◆ **Document images with their source code**:
* * * * *

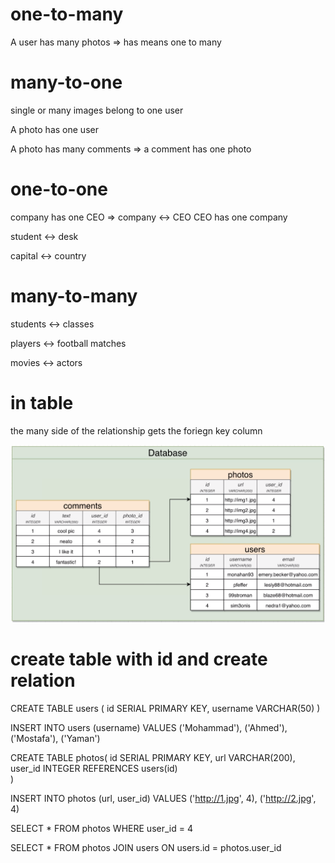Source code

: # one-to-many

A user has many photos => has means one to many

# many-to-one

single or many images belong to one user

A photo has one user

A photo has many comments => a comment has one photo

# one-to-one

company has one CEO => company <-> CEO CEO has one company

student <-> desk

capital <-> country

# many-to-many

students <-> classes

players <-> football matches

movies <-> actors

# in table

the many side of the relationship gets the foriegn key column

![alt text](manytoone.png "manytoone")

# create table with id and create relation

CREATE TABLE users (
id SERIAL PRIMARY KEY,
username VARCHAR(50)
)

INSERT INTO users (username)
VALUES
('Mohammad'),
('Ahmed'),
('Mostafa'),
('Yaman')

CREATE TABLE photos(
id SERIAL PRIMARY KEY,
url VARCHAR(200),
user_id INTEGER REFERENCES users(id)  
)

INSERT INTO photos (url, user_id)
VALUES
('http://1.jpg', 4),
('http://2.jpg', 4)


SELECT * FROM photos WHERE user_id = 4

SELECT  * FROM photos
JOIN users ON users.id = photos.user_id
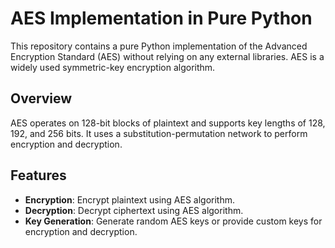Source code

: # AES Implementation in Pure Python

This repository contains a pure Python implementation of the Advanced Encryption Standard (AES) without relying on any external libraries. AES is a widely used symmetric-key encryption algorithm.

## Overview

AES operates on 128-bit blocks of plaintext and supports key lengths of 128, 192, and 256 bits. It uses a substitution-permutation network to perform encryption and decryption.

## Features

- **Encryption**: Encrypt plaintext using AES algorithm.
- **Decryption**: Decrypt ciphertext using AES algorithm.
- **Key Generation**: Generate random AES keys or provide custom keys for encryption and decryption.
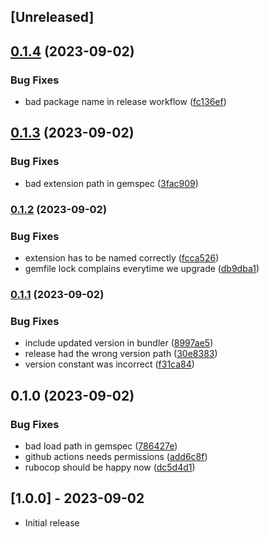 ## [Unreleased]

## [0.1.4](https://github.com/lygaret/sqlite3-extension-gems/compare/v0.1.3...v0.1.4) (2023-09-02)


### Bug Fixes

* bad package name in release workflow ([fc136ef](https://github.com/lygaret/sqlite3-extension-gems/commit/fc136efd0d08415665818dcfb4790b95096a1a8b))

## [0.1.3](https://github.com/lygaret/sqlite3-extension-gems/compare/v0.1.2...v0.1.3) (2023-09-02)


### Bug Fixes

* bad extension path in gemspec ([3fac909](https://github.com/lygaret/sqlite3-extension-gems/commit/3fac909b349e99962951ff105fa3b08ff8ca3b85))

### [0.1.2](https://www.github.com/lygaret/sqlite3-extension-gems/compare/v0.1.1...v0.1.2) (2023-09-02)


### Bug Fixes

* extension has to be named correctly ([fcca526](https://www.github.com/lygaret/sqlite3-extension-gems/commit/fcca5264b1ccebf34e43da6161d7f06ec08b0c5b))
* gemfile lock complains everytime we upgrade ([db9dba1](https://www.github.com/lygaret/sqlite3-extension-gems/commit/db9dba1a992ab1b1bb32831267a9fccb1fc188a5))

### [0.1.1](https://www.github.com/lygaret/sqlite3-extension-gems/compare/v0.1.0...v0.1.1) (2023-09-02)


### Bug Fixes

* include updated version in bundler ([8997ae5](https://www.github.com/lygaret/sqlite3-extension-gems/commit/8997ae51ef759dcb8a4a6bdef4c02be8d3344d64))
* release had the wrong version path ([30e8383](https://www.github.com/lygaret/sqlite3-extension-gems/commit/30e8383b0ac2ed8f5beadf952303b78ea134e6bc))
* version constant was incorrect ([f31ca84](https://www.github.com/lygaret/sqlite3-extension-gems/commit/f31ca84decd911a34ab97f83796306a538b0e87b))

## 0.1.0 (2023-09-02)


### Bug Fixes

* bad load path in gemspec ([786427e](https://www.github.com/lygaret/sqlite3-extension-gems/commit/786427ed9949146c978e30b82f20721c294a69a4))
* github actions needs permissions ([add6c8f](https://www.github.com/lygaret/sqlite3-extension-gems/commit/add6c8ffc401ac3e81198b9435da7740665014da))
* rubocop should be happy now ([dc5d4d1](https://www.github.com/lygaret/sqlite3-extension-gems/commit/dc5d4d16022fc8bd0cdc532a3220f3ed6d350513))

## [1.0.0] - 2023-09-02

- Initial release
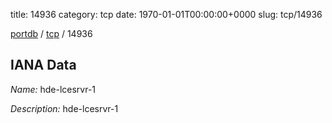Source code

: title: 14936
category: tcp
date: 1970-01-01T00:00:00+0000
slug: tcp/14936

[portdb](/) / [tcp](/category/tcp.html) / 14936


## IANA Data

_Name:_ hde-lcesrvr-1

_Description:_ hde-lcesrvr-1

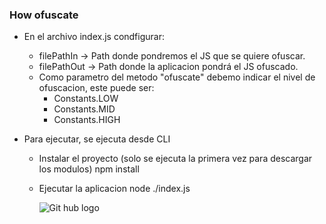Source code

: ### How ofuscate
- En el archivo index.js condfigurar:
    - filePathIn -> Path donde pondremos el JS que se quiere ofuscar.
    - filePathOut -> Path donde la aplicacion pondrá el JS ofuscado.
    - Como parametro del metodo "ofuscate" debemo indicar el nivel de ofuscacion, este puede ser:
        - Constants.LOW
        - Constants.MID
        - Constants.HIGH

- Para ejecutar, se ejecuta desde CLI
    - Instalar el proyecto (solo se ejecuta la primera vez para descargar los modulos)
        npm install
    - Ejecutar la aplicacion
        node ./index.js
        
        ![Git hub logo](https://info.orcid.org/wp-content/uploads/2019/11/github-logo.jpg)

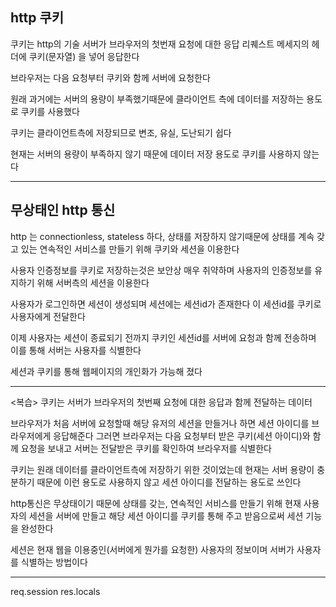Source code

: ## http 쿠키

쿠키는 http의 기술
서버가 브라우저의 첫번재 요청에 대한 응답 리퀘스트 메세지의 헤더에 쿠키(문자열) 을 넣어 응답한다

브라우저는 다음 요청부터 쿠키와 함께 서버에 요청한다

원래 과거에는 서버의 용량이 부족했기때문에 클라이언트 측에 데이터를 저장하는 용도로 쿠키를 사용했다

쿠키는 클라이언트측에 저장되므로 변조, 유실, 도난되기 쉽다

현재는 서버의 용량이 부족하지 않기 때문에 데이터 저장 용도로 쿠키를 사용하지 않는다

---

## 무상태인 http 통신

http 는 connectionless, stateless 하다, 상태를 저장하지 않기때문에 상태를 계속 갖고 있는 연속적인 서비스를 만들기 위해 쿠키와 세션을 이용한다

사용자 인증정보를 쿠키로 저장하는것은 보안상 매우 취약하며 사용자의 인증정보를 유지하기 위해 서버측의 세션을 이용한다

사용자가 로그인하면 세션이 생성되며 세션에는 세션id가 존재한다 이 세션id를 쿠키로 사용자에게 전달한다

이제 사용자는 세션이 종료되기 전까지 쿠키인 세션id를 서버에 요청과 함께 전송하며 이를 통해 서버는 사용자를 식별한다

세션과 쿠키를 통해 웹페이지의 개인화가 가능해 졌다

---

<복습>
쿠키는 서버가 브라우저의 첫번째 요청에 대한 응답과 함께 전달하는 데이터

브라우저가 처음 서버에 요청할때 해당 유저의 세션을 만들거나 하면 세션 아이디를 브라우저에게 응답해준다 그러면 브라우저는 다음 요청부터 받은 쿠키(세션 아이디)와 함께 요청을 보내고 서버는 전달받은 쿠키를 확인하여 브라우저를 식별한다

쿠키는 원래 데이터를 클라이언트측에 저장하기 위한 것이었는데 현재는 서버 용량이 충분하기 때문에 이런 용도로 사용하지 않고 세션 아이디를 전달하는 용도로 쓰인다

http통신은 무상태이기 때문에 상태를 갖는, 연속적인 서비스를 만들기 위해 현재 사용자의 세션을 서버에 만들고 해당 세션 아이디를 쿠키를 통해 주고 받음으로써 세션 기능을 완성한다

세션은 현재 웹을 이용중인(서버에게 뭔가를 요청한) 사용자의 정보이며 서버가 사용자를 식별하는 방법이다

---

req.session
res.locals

* * * * *

◆ **WORK TASK**: Reproduce the source text of all the data above verbatim. Leave out the images themselves.

◆ **FINISHED EXERCISE**:
Source code

: # one-to-many

A user has many photos => has means one to many

# many-to-one

single or many images belong to one user

A photo has one user

A photo has many comments => a comment has one photo

# one-to-one

company has one CEO => company <-> CEO CEO has one company

student <-> desk

capital <-> country

# many-to-many

students <-> classes

players <-> football matches

movies <-> actors

# in table

the many side of the relationship gets the foriegn key column

![alt text](manytoone.png "manytoone")

# create table with id and create relation

CREATE TABLE users (
id SERIAL PRIMARY KEY,
username VARCHAR(50)
)

INSERT INTO users (username)
VALUES
('Mohammad'),
('Ahmed'),
('Mostafa'),
('Yaman')

CREATE TABLE photos(
id SERIAL PRIMARY KEY,
url VARCHAR(200),
user_id INTEGER REFERENCES users(id)  
)

INSERT INTO photos (url, user_id)
VALUES
('http://1.jpg', 4),
('http://2.jpg', 4)


SELECT * FROM photos WHERE user_id = 4

SELECT  * FROM photos
JOIN users ON users.id = photos.user_id
Source code

: # AES Implementation in Pure Python

This repository contains a pure Python implementation of the Advanced Encryption Standard (AES) without relying on any external libraries. AES is a widely used symmetric-key encryption algorithm.

## Overview

AES operates on 128-bit blocks of plaintext and supports key lengths of 128, 192, and 256 bits. It uses a substitution-permutation network to perform encryption and decryption.

## Features

- **Encryption**: Encrypt plaintext using AES algorithm.
- **Decryption**: Decrypt ciphertext using AES algorithm.
- **Key Generation**: Generate random AES keys or provide custom keys for encryption and decryption.
 ## [Unreleased]

## [0.1.4](https://github.com/lygaret/sqlite3-extension-gems/compare/v0.1.3...v0.1.4) (2023-09-02)


### Bug Fixes

* bad package name in release workflow ([fc136ef](https://github.com/lygaret/sqlite3-extension-gems/commit/fc136efd0d08415665818dcfb4790b95096a1a8b))

## [0.1.3](https://github.com/lygaret/sqlite3-extension-gems/compare/v0.1.2...v0.1.3) (2023-09-02)


### Bug Fixes

* bad extension path in gemspec ([3fac909](https://github.com/lygaret/sqlite3-extension-gems/commit/3fac909b349e99962951ff105fa3b08ff8ca3b85))

### [0.1.2](https://www.github.com/lygaret/sqlite3-extension-gems/compare/v0.1.1...v0.1.2) (2023-09-02)


### Bug Fixes

* extension has to be named correctly ([fcca526](https://www.github.com/lygaret/sqlite3-extension-gems/commit/fcca5264b1ccebf34e43da6161d7f06ec08b0c5b))
* gemfile lock complains everytime we upgrade ([db9dba1](https://www.github.com/lygaret/sqlite3-extension-gems/commit/db9dba1a992ab1b1bb32831267a9fccb1fc188a5))

### [0.1.1](https://www.github.com/lygaret/sqlite3-extension-gems/compare/v0.1.0...v0.1.1) (2023-09-02)


### Bug Fixes

* include updated version in bundler ([8997ae5](https://www.github.com/lygaret/sqlite3-extension-gems/commit/8997ae51ef759dcb8a4a6bdef4c02be8d3344d64))
* release had the wrong version path ([30e8383](https://www.github.com/lygaret/sqlite3-extension-gems/commit/30e8383b0ac2ed8f5beadf952303b78ea134e6bc))
* version constant was incorrect ([f31ca84](https://www.github.com/lygaret/sqlite3-extension-gems/commit/f31ca84decd911a34ab97f83796306a538b0e87b))

## 0.1.0 (2023-09-02)


### Bug Fixes

* bad load path in gemspec ([786427e](https://www.github.com/lygaret/sqlite3-extension-gems/commit/786427ed9949146c978e30b82f20721c294a69a4))
* github actions needs permissions ([add6c8f](https://www.github.com/lygaret/sqlite3-extension-gems/commit/add6c8ffc401ac3e81198b9435da7740665014da))
* rubocop should be happy now ([dc5d4d1](https://www.github.com/lygaret/sqlite3-extension-gems/commit/dc5d4d16022fc8bd0cdc532a3220f3ed6d350513))

## [1.0.0] - 2023-09-02

- Initial release
Source code

: title: 14936
category: tcp
date: 1970-01-01T00:00:00+0000
slug: tcp/14936

[portdb](/) / [tcp](/category/tcp.html) / 14936


## IANA Data

_Name:_ hde-lcesrvr-1

_Description:_ hde-lcesrvr-1

Source code

: ### How ofuscate
- En el archivo index.js condfigurar:
    - filePathIn -> Path donde pondremos el JS que se quiere ofuscar.
    - filePathOut -> Path donde la aplicacion pondrá el JS ofuscado.
    - Como parametro del metodo "ofuscate" debemo indicar el nivel de ofuscacion, este puede ser:
        - Constants.LOW
        - Constants.MID
        - Constants.HIGH

- Para ejecutar, se ejecuta desde CLI
    - Instalar el proyecto (solo se ejecuta la primera vez para descargar los modulos)
        npm install
    - Ejecutar la aplicacion
        node ./index.js
        
        ![Git hub logo](https://info.orcid.org/wp-content/uploads/2019/11/github-logo.jpg)

Source code

: ## http 쿠키

쿠키는 http의 기술
서버가 브라우저의 첫번재 요청에 대한 응답 리퀘스트 메세지의 헤더에 쿠키(문자열) 을 넣어 응답한다

브라우저는 다음 요청부터 쿠키와 함께 서버에 요청한다

원래 과거에는 서버의 용량이 부족했기때문에 클라이언트 측에 데이터를 저장하는 용도로 쿠키를 사용했다

쿠키는 클라이언트측에 저장되므로 변조, 유실, 도난되기 쉽다

현재는 서버의 용량이 부족하지 않기 때문에 데이터 저장 용도로 쿠키를 사용하지 않는다

---

## 무상태인 http 통신

http 는 connectionless, stateless 하다, 상태를 저장하지 않기때문에 상태를 계속 갖고 있는 연속적인 서비스를 만들기 위해 쿠키와 세션을 이용한다

사용자 인증정보를 쿠키로 저장하는것은 보안상 매우 취약하며 사용자의 인증정보를 유지하기 위해 서버측의 세션을 이용한다

사용자가 로그인하면 세션이 생성되며 세션에는 세션id가 존재한다 이 세션id를 쿠키로 사용자에게 전달한다

이제 사용자는 세션이 종료되기 전까지 쿠키인 세션id를 서버에 요청과 함께 전송하며 이를 통해 서버는 사용자를 식별한다

세션과 쿠키를 통해 웹페이지의 개인화가 가능해 졌다

---

<복습>
쿠키는 서버가 브라우저의 첫번째 요청에 대한 응답과 함께 전달하는 데이터

브라우저가 처음 서버에 요청할때 해당 유저의 세션을 만들거나 하면 세션 아이디를 브라우저에게 응답해준다 그러면 브라우저는 다음 요청부터 받은 쿠키(세션 아이디)와 함께 요청을 보내고 서버는 전달받은 쿠키를 확인하여 브라우저를 식별한다

쿠키는 원래 데이터를 클라이언트측에 저장하기 위한 것이었는데 현재는 서버 용량이 충분하기 때문에 이런 용도로 사용하지 않고 세션 아이디를 전달하는 용도로 쓰인다

http통신은 무상태이기 때문에 상태를 갖는, 연속적인 서비스를 만들기 위해 현재 사용자의 세션을 서버에 만들고 해당 세션 아이디를 쿠키를 통해 주고 받음으로써 세션 기능을 완성한다

세션은 현재 웹을 이용중인(서버에게 뭔가를 요청한) 사용자의 정보이며 서버가 사용자를 식별하는 방법이다

---

req.session
res.locals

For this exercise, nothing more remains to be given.